* **PROVIDED MATERIAL**:
***

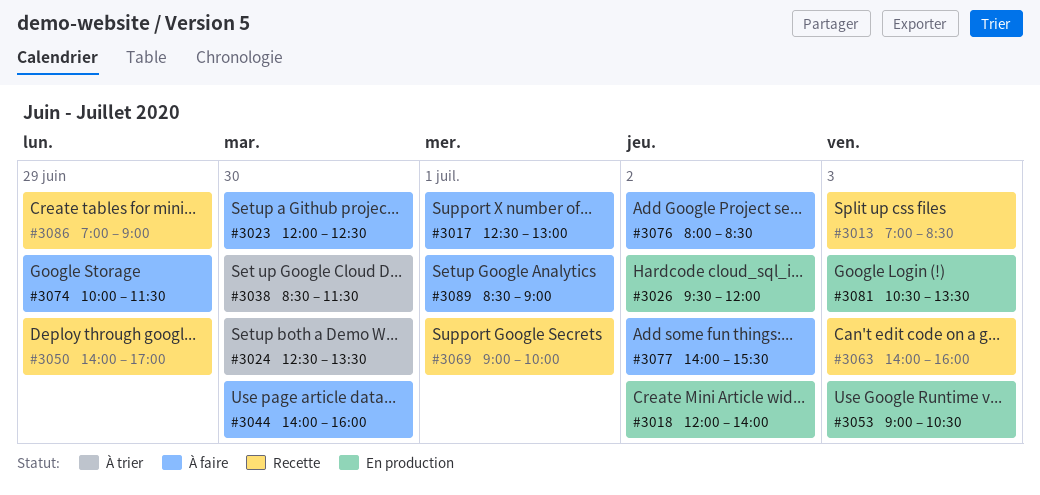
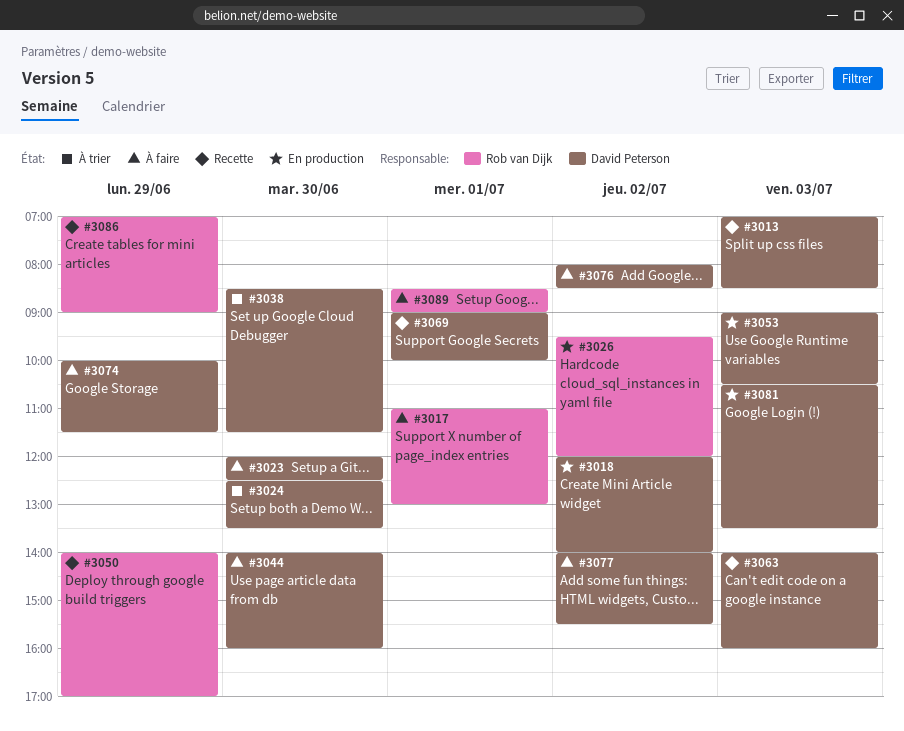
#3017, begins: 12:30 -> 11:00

***

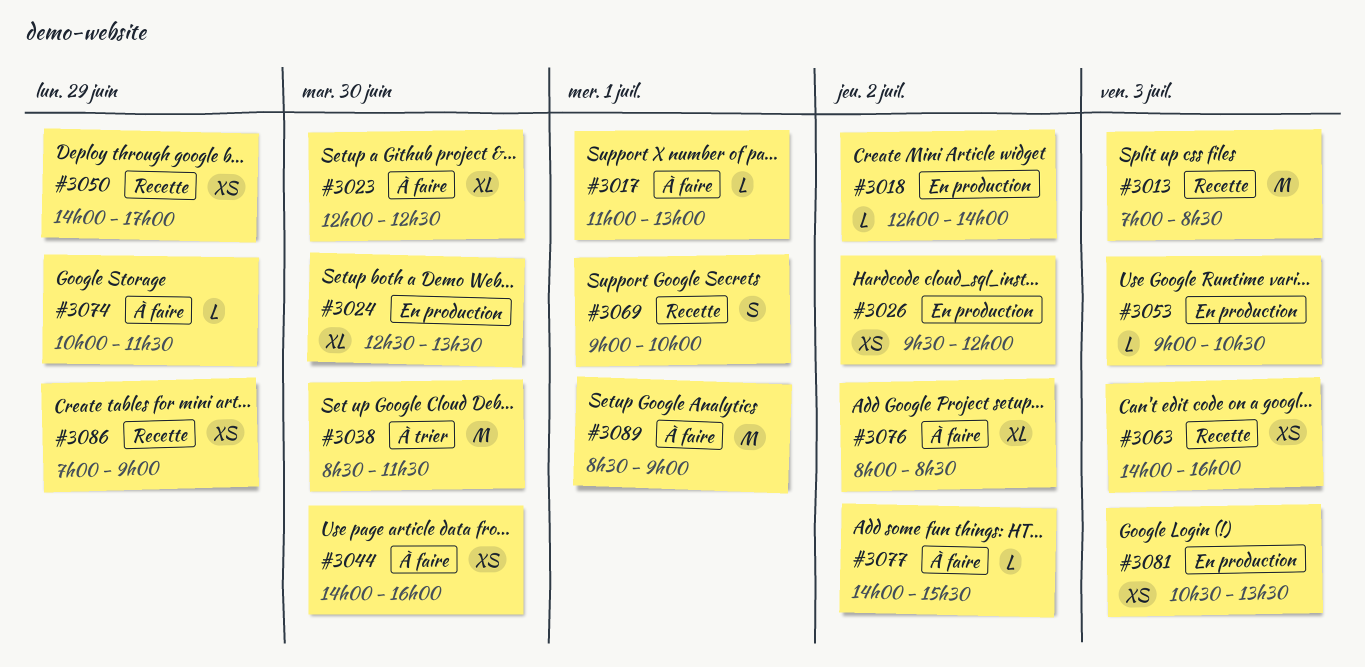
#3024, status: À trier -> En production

***

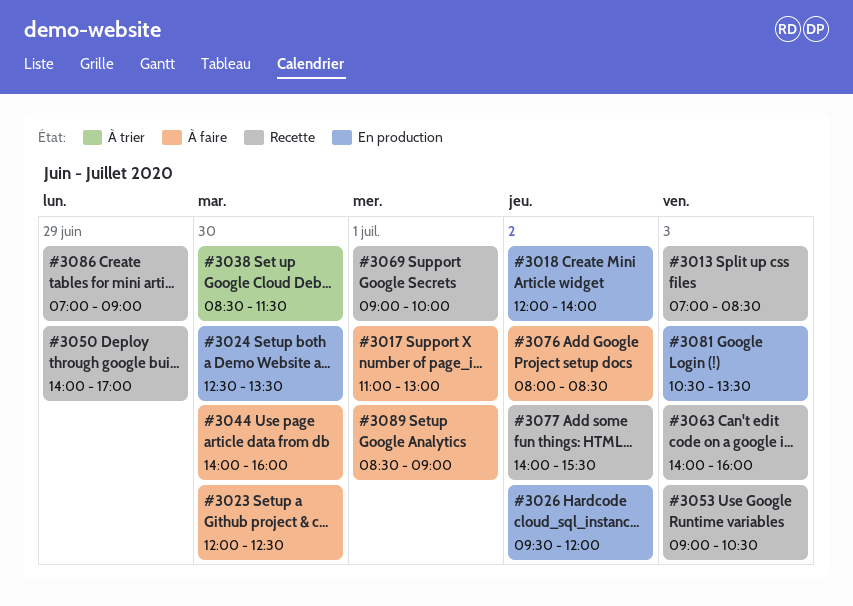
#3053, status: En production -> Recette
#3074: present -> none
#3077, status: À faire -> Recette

***

* **PROBLEM**: Say how many lines of the data include the string "status". Nothing other than the number should be given.

* **THE ANSWER**: 3